Retail Investors and the SEC

The Commission has repeatedly emphasized the main street, retail investor focus of its Enforcement Division in recent months. Earlier this week, for example, Chairman Clayton discussed the point as he gave a first ever interview from inside the Commission’s Washington headquarters and its its super safe, copper lined data room. As if to underscore the point, this week the agency has brought three new cases involving offering fraud – the kind of cases in which retail investors are often fleeced. The cases involve digital assets, nanotechnology and real estate.

ICO offering fraud: SEC v. Eyal, Civil Action No. 1:19-cv-11325 (S.D.N.Y. Filed Dec. 11, 2019) names as defendants Eran Eyal, a dual citizen of South Africa and Israel residing in Brooklyn, and his firm, Uniteddata, Inc, d/b/a “Shopin.” Over a period of about eight months, beginning in August 2017, Defendants raised about $42.5 million in digital assets.
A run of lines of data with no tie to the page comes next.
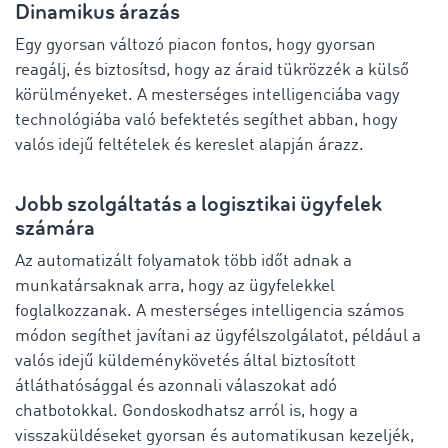
Dinamikus árazás
Egy gyorsan változó piacon fontos, hogy gyorsan
reagálj, és biztosítsd, hogy az áraid tükrözzék a külső
körülményeket. A mesterséges intelligenciába vagy
technológiába való befektetés segíthet abban, hogy
valós idejű feltételek és kereslet alapján árazz.
Jobb szolgáltatás a logisztikai ügyfelek
számára
Az automatizált folyamatok több időt adnak a
munkatársaknak arra, hogy az ügyfelekkel
foglalkozzanak. A mesterséges intelligencia számos
módon segíthet javítani az ügyfélszolgálatot, például a
valós idejű küldeménykövetés által biztosított
átláthatósággal és azonnali válaszokat adó
chatbotokkal. Gondoskodhatsz arról is, hogy a
visszaküldéseket gyorsan és automatikusan kezeljék,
Shopin supposedly planned to create a universal shopper profile that would track customer shopping histories at online retailers that would recommend purchases. The offering, conducted in typical two stage IPO fashion using a pre-sale and a sale, was based on a series of misrepresentations. Those included claims that two successful tests of Shopin’s approach had been conducted, a claim that the firm had on-going partnerships with well-known retailers, a representation that a prominent Silicon Valley blockchain entrepreneur advised the firm and a suggestion that a successful online company had invested in the firm. Shopin never created a functional platform. The proceeds from the offering were diverted to the personal use of Mr. Eyal. The complaint alleges violations of Securities Act Sections 5(a), 5(c) and 17(a) and Exchange Act Section 10(b). The case is pending.

Offering fraud/nanotechnology: SEC v. Nanotech Engineering, Inc., Civil Action No. 1:19-cv-03633 (D.D.C. Filed Dec. 5, 2019) names as defendants the firm, Michael Sweaney, David Sweaney and Jeffery Gange. Defendants are, respectively, a firm claimed to be developing a revolutionary solar panel, CFO Michael Sweaney, a convicted securities fraudster, CEO and nephew David Sweaney and COO Jeffery Gange. The complaint centers on the sale of private placement shares under a Reg. D notice, beginning about two years ago and which is on-going. During that period, Defendants have raised about $9.4 million from investors using a series of false representation. Those include the failure to disclose Michael Sweaney’s prior criminal conviction, a claim that Defendants would receive little of the investor cash raised and a representation about commissions. In fact, Defendants used boiler room tactics and others employing that approach to solicit investors. Portions of the investor funds were diverted to the personal use of defendant. The complaint alleges an on-going fraud and violations of Securities Act Section 17(a) and Exchange Act Section 10(b). The Commission obtained an asset freeze on filing. See Lit. Rel. No. 24688 (Dec. 11, 2019).

Offering fraud/real estate: SEC v. Palm Beach Atlantic Financial Group, LLC, Civil Action No. 9:19-cv-81652 (S.D. Fla. Filed Dec. 11, 2019) is an action which names as defendants the firm and William Smith, respectively, a manager and seller of real estate and the firm’s managing member. Over a three-year period, beginning in 2014, Defendant raised over $1 million from investors who were told that Palm Beach Atlantic was in the business of buying, remodeling and selling real estate. In fact, the funds raised were comingled with those from other ventures and used for a variety of purposes. Mr. Smith typically moved the funds through a number of accounts to support his various ventures. Defendants also falsely claimed to have a successful track record in the business. The complaint alleges violations of Securities Act Sections 5(a), 5(c) and 17(a) and Exchange Act Section 10(b). To resolve the matter each defendant consented to the entry of a permanent injunction based on the sections cited in the complaint. Defendants will also pay, on a joint and several basis, a penalty of $75,000. See Lit. Rel. No. 24689 (Dec. 11, 2019).